彼女は真剣な眼差しで私を見つめる。その瞳には深い感謝と決意の光が宿っていた。こんな風に、しっかりと私の目を見て言葉を紡ぐようになったのは、きっと彼女自身の成長でもあるのだろう。


「私を助けてくれて、ありがとう……」


言葉を詰まらせるミレイアに、私は肩をすくめて笑ってみせた。


「お礼なんていいよ!」


あまりにもあっさりした私の言葉に、ミレイアが驚いたように瞬きをする。私はゴミ箱をぽん、と軽く叩きながら続けた。


「私はただ、自分と、このゴミ箱のために戦っただけだから。」


それは本当のことだった。


この異世界に来て、私はただ生き延びるために戦った。

私を傷つけようとした人間から、自分を守るために戦った。そして――私の作ったこのゴミ箱を、最後まで守りたかった。
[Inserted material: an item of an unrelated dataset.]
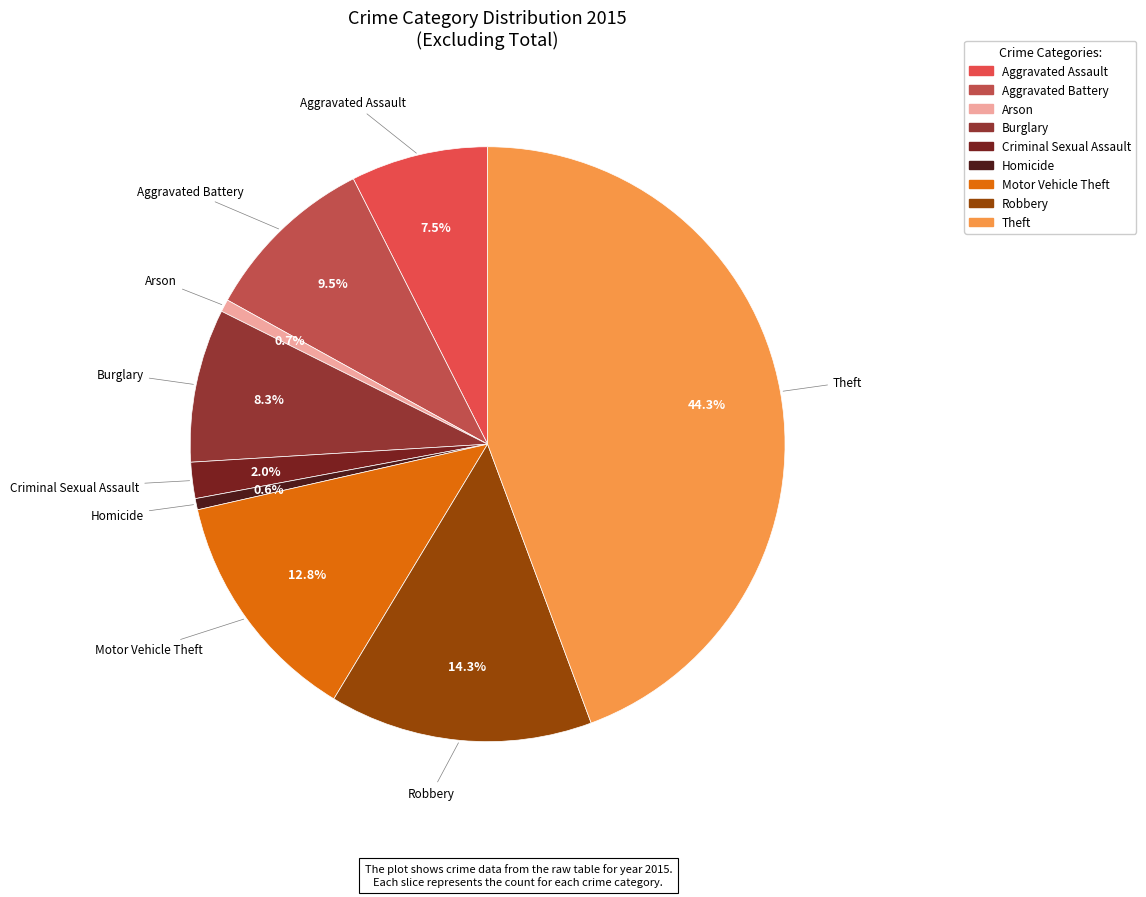

Is it true that Aggravated Battery is 21% of the pie?

False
それが結果的にミレイアを助けたことになったのなら、それはただの偶然だ。でも、それで彼女が救われたのなら、それでいい。


「……それでも、あなたに感謝しています。」


ミレイアの声は、今度ははっきりとしていた。彼女の小さな手が、そっと私の袖を掴む。その温もりが、森の冷たい空気の中で確かに伝わってくる。


私は目を細め、静かに彼女の手を撫でるように握り返した。


「じゃあ、そういうことにしておこうかな!」


ミレイアは微笑んだ。どこか晴れやかなその表情を見て、私はふっと息をついた。私の役目は、もうすぐ終わるのかもしれない。